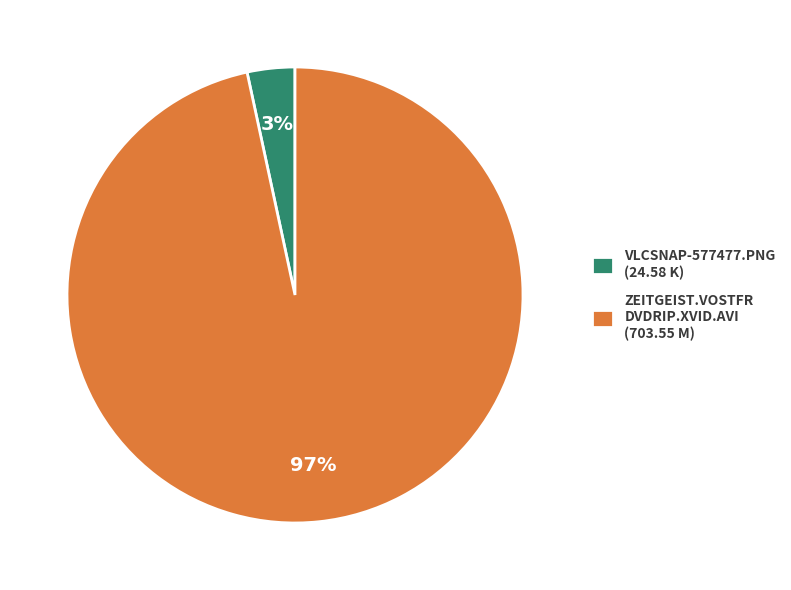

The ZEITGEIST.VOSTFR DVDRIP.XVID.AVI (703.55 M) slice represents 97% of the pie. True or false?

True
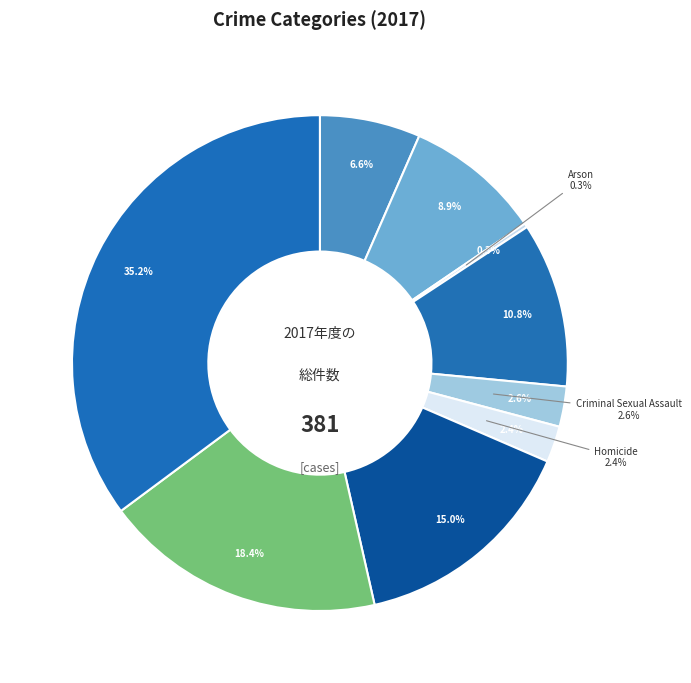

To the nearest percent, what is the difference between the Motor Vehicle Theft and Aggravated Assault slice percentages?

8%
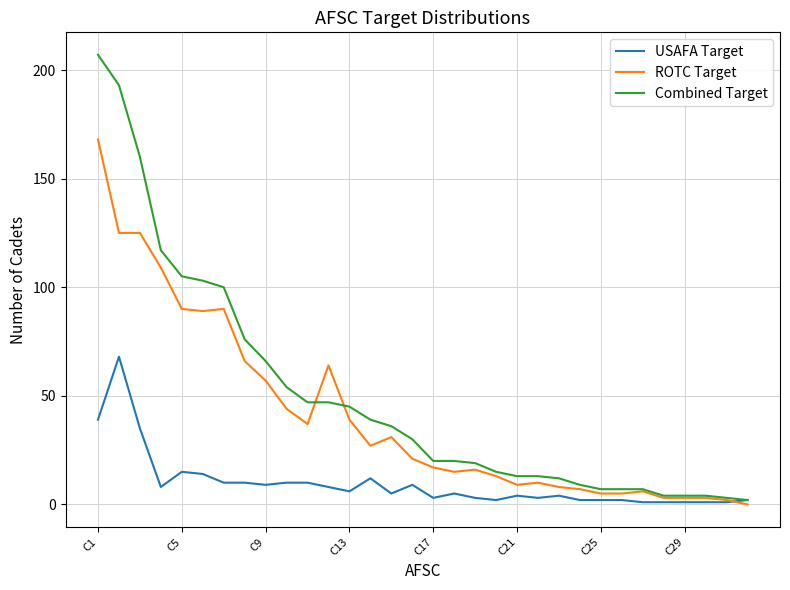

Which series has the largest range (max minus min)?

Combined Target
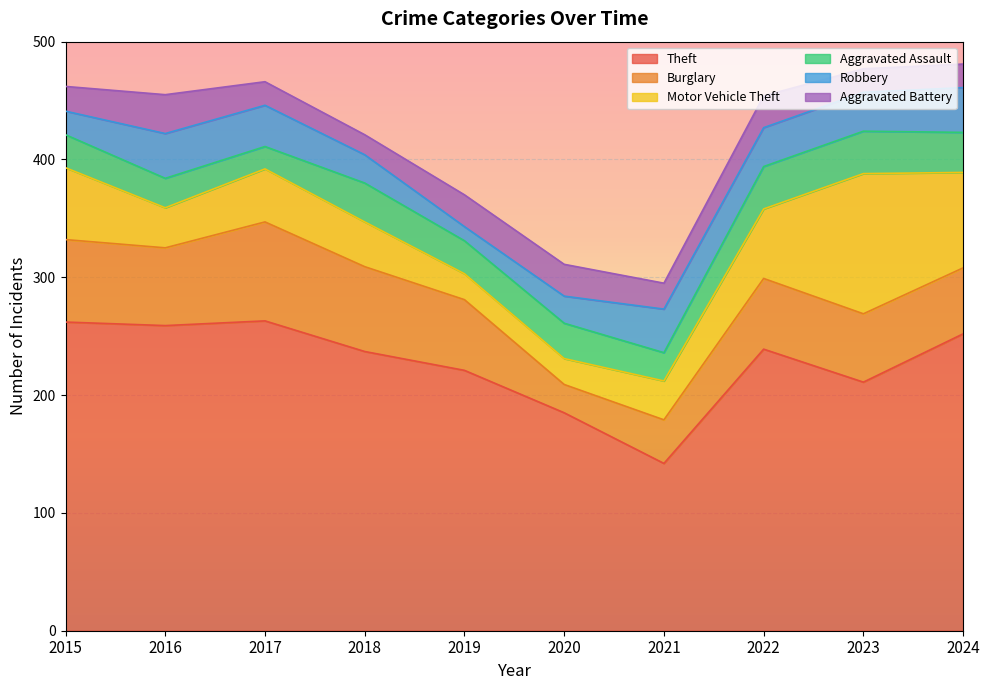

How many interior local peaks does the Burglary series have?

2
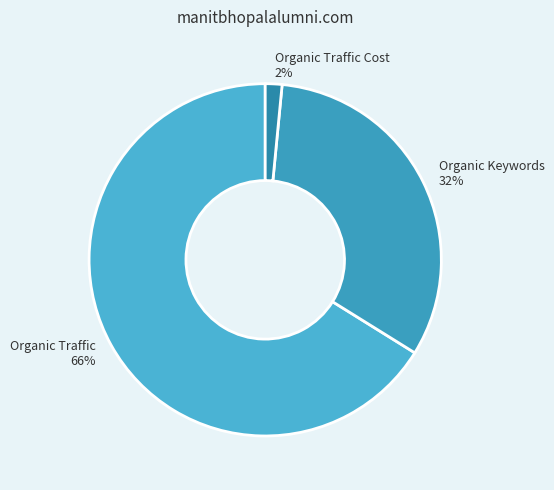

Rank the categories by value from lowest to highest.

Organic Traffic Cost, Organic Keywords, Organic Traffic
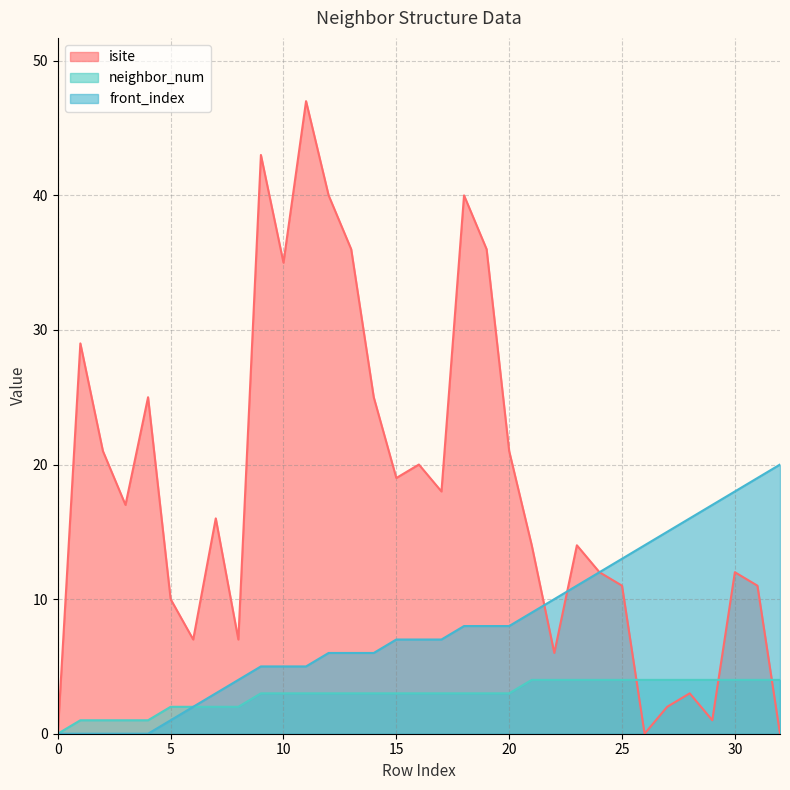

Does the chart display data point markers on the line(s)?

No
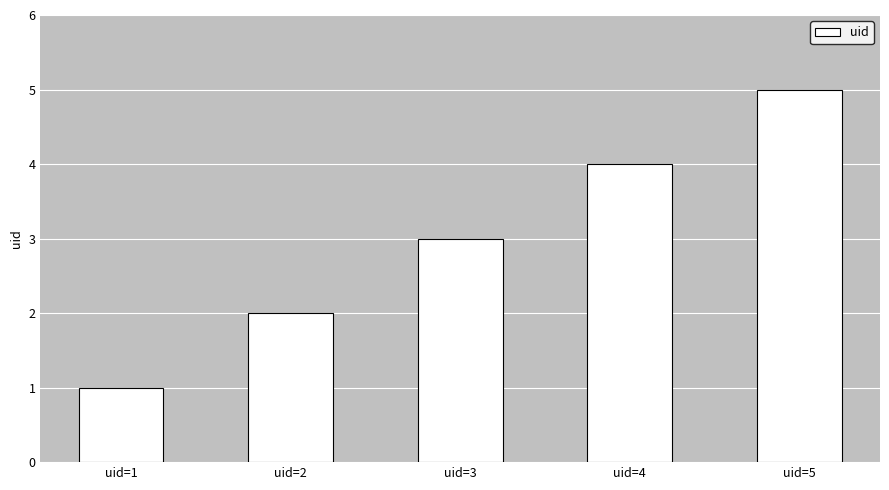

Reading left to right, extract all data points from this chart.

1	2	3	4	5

+-------+

Activity: Pick out each line in the listing above that contains the word "chart", and copy those lines in their original order.

Result for this exercise:
Does the chart display data point markers on the line(s)?
Reading left to right, extract all data points from this chart.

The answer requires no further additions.